◆ **RECORDS FOR THIS TASK**

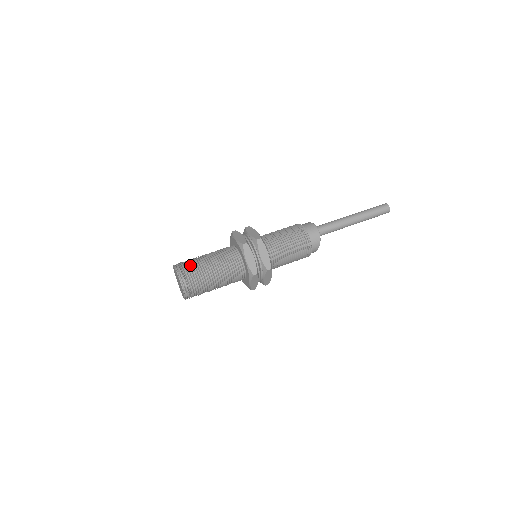
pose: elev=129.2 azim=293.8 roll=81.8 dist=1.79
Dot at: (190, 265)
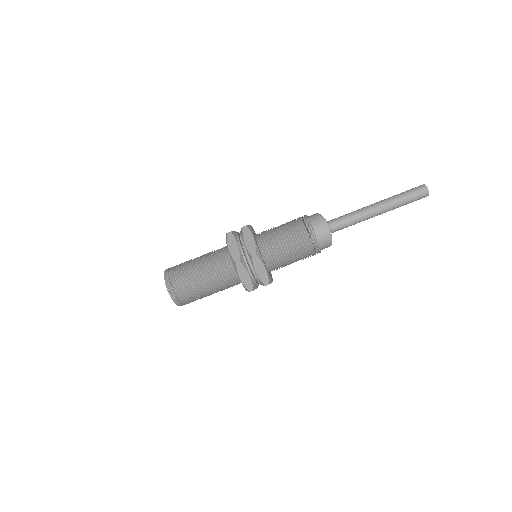
Dot at: (180, 279)
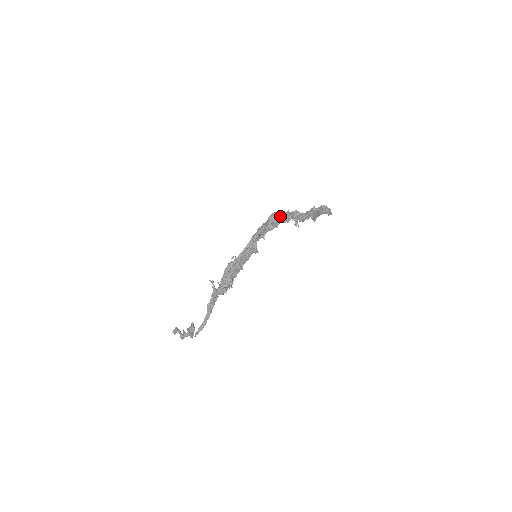
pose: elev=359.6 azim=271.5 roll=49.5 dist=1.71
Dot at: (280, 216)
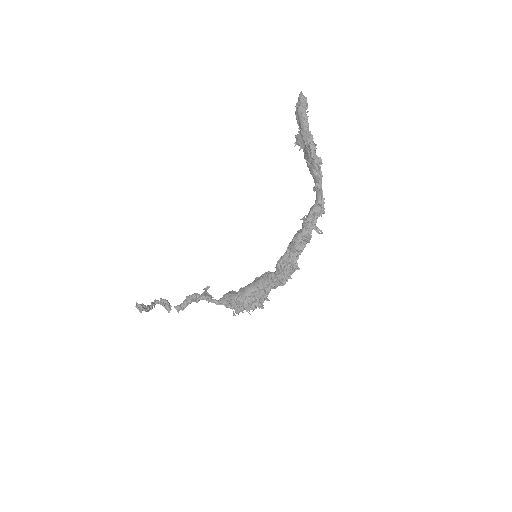
Dot at: occluded
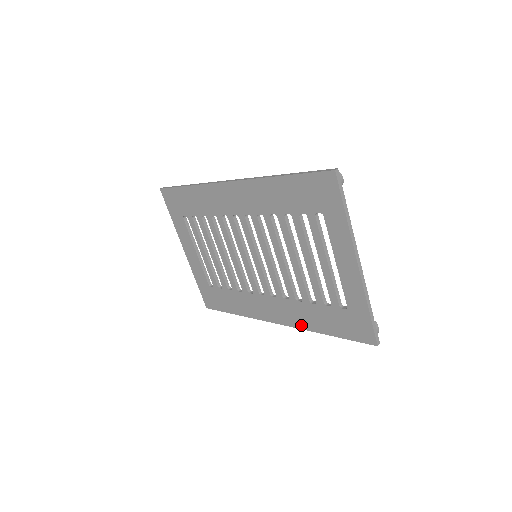
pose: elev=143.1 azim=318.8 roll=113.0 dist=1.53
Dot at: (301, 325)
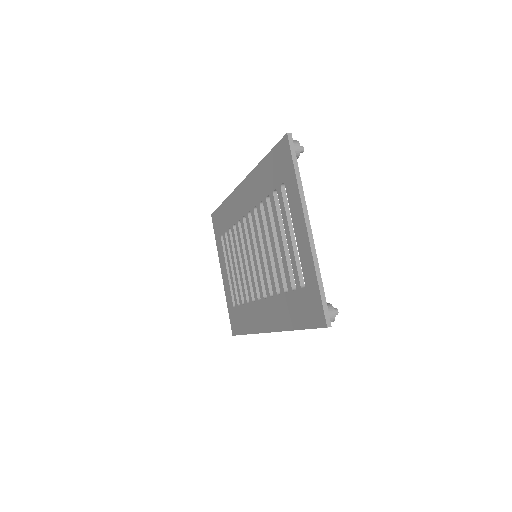
Dot at: (281, 326)
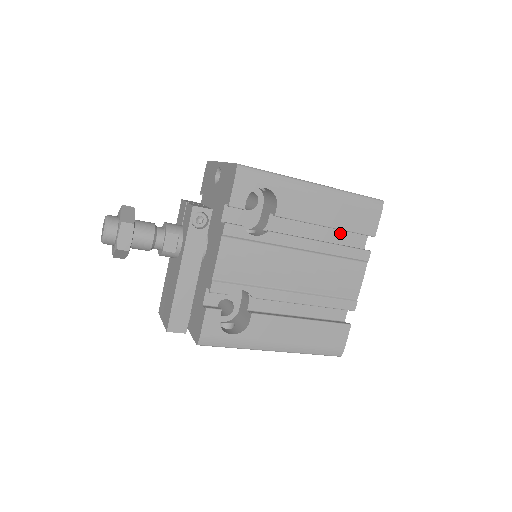
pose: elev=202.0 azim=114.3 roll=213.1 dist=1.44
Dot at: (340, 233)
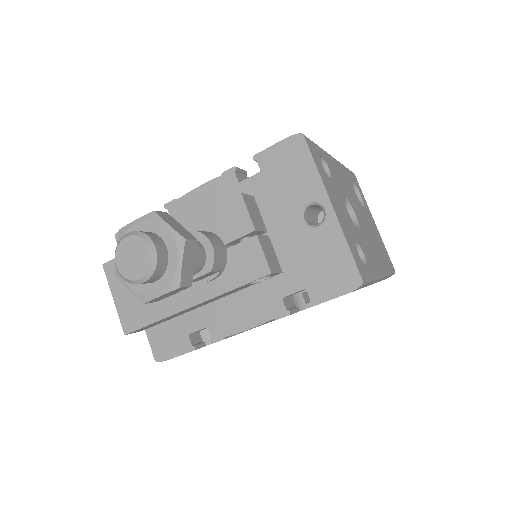
Dot at: occluded
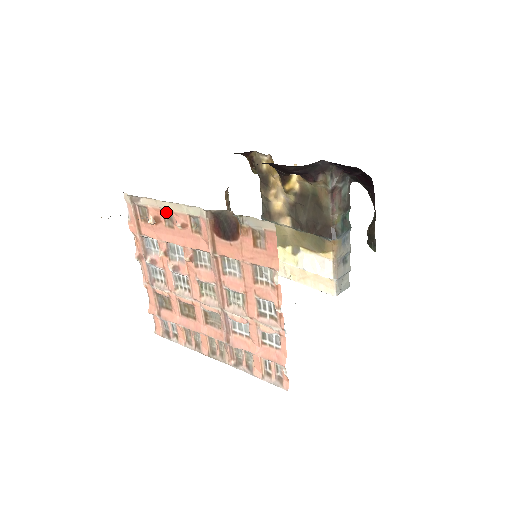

◆ **WHAT YOU ARE ASKED TO DO**
Filter the rows above and copy each line containing the string "elev", matching case exactly.

◆ **THE REPLY**
pose: elev=129.2 azim=293.8 roll=81.8 dist=1.79
pose: elev=359.6 azim=271.5 roll=49.5 dist=1.71
pose: elev=143.1 azim=318.8 roll=113.0 dist=1.53
pose: elev=202.0 azim=114.3 roll=213.1 dist=1.44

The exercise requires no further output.